▶ Problem:
Without the pictures, set down every record below exactly as it reads.

▶ Source material:
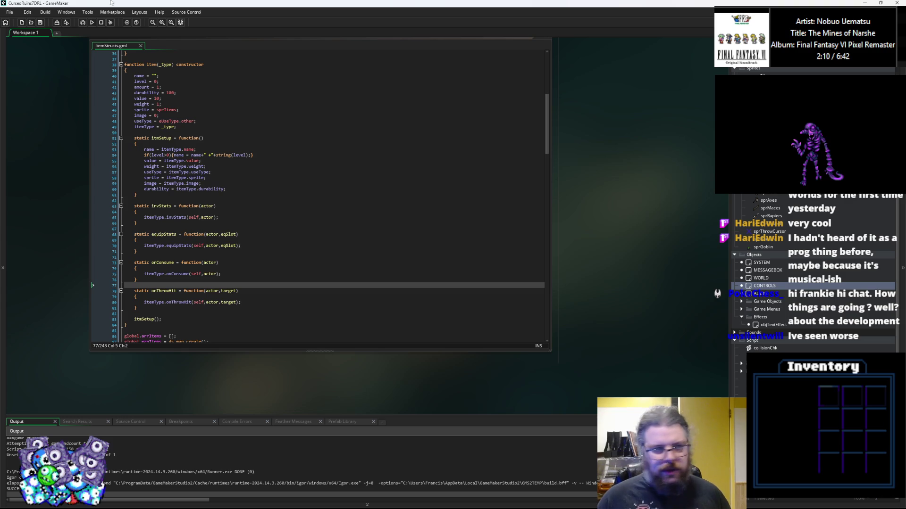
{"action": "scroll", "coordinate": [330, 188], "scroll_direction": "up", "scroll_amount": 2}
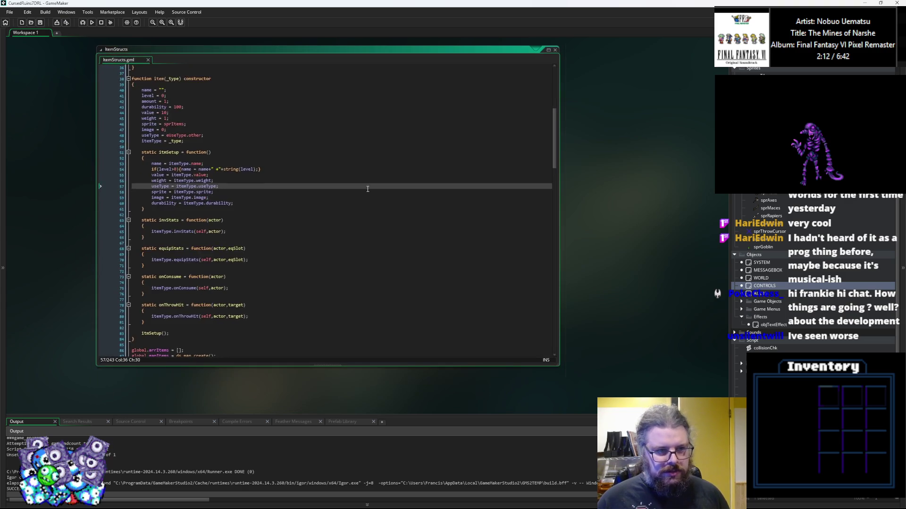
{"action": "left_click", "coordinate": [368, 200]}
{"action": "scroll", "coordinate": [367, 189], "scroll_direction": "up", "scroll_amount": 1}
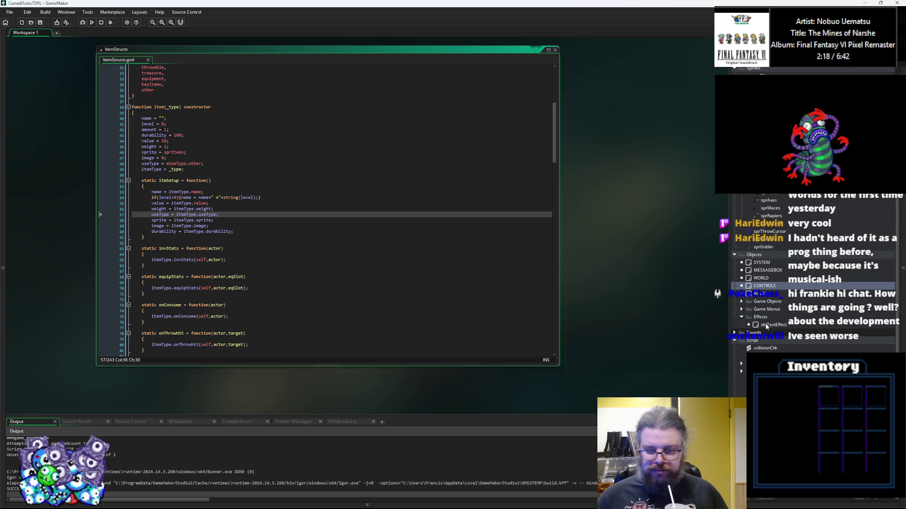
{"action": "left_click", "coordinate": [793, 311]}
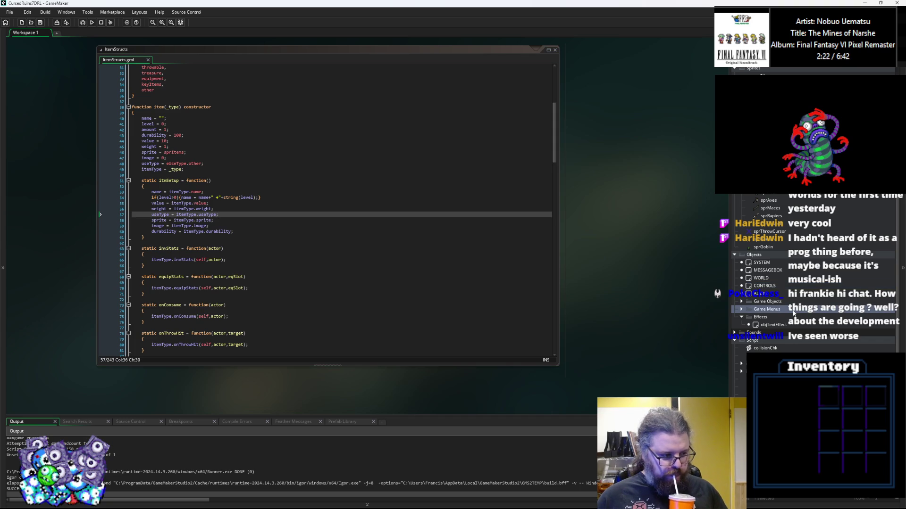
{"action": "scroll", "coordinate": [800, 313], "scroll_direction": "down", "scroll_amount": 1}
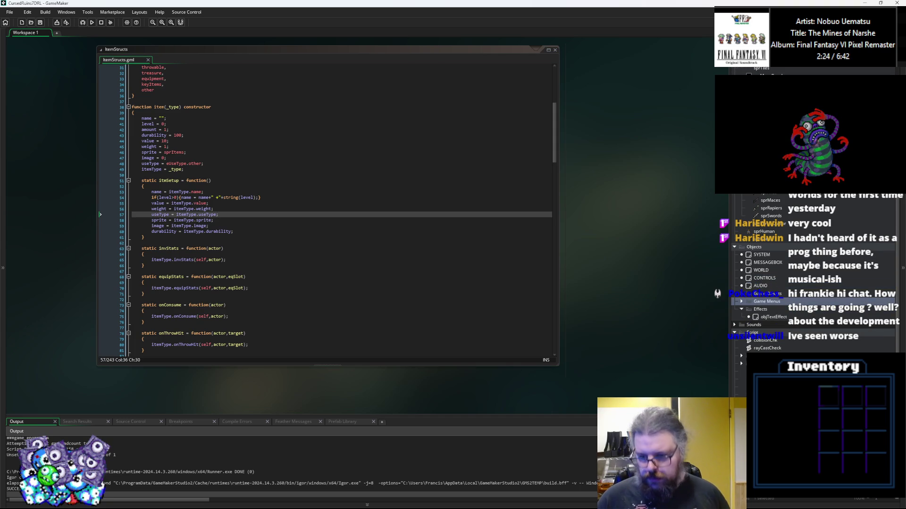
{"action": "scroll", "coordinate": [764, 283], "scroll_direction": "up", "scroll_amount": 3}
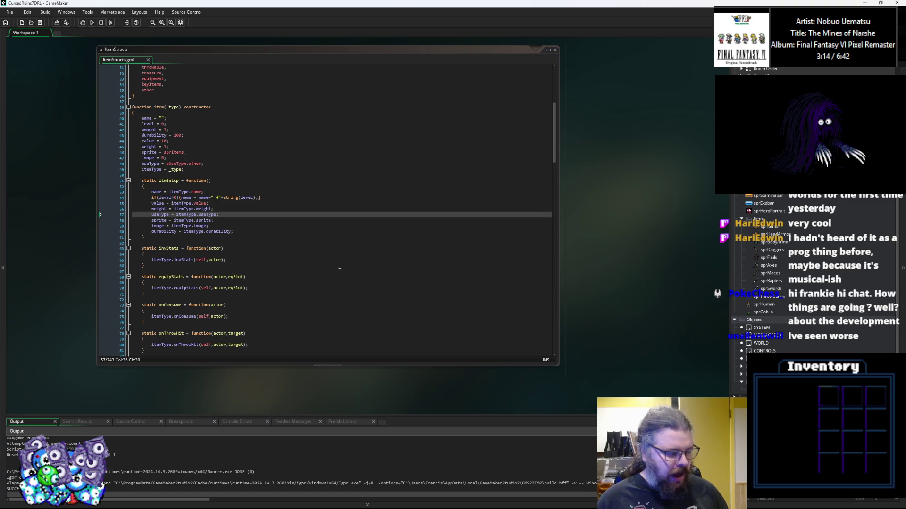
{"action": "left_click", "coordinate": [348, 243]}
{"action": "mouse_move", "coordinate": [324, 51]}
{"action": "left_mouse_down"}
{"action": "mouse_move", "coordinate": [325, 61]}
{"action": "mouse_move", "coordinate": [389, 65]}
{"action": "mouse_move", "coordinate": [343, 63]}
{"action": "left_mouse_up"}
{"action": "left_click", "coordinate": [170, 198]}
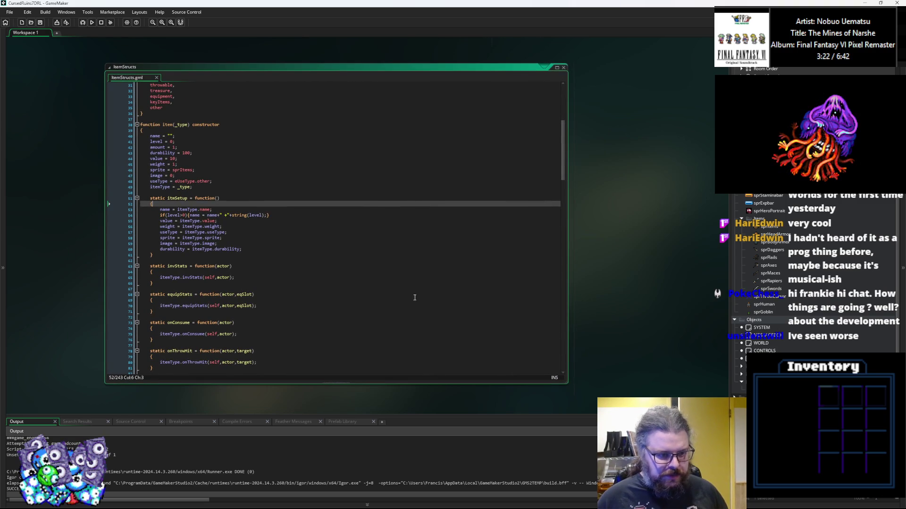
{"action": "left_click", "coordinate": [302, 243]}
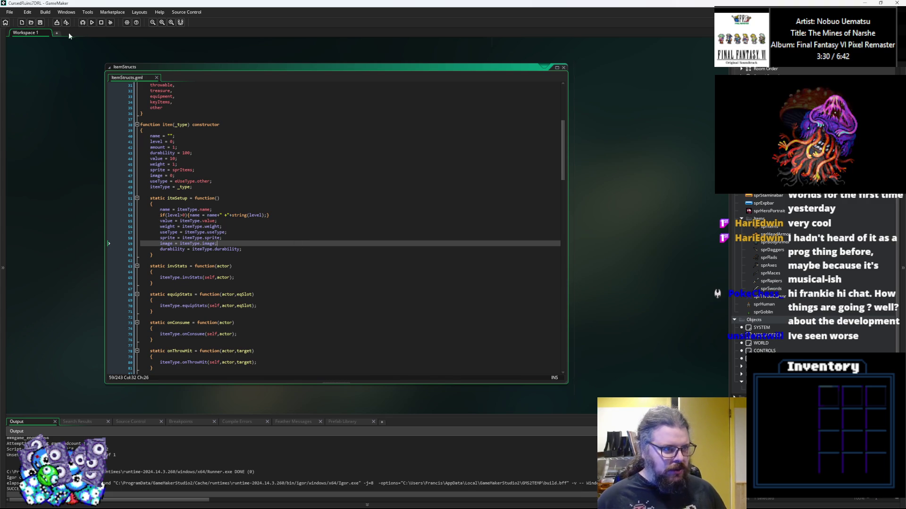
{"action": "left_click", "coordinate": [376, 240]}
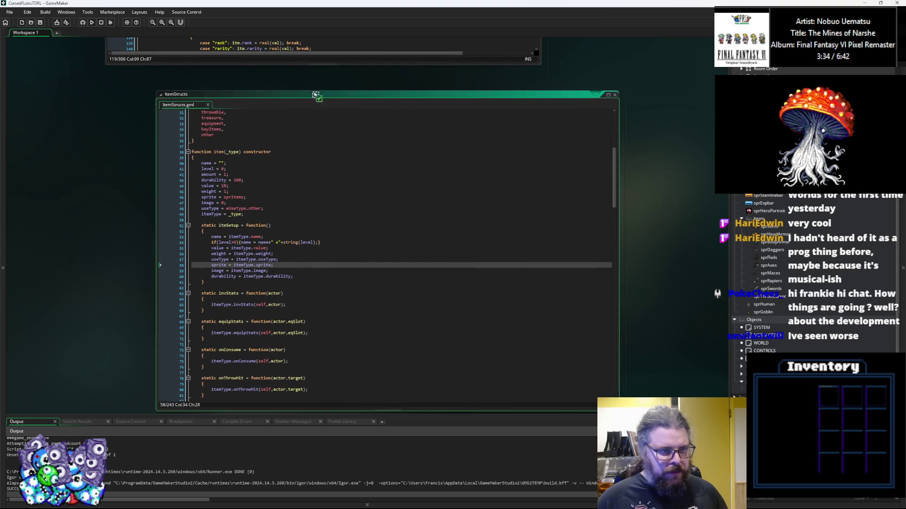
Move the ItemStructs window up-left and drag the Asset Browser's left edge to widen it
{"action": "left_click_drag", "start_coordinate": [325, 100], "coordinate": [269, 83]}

▶ Exercise solution:
{"action": "scroll", "coordinate": [330, 188], "scroll_direction": "up", "scroll_amount": 2}
{"action": "left_click", "coordinate": [368, 200]}
{"action": "scroll", "coordinate": [367, 189], "scroll_direction": "up", "scroll_amount": 1}
{"action": "left_click", "coordinate": [793, 311]}
{"action": "scroll", "coordinate": [800, 313], "scroll_direction": "down", "scroll_amount": 1}
{"action": "scroll", "coordinate": [764, 283], "scroll_direction": "up", "scroll_amount": 3}
{"action": "left_click", "coordinate": [348, 243]}
{"action": "mouse_move", "coordinate": [324, 51]}
{"action": "left_mouse_down"}
{"action": "mouse_move", "coordinate": [325, 61]}
{"action": "mouse_move", "coordinate": [389, 65]}
{"action": "mouse_move", "coordinate": [343, 63]}
{"action": "left_mouse_up"}
{"action": "left_click", "coordinate": [170, 198]}
{"action": "left_click", "coordinate": [302, 243]}
{"action": "left_click", "coordinate": [376, 240]}
Move the ItemStructs window up-left and drag the Asset Browser's left edge to widen it
{"action": "left_click_drag", "start_coordinate": [325, 100], "coordinate": [269, 83]}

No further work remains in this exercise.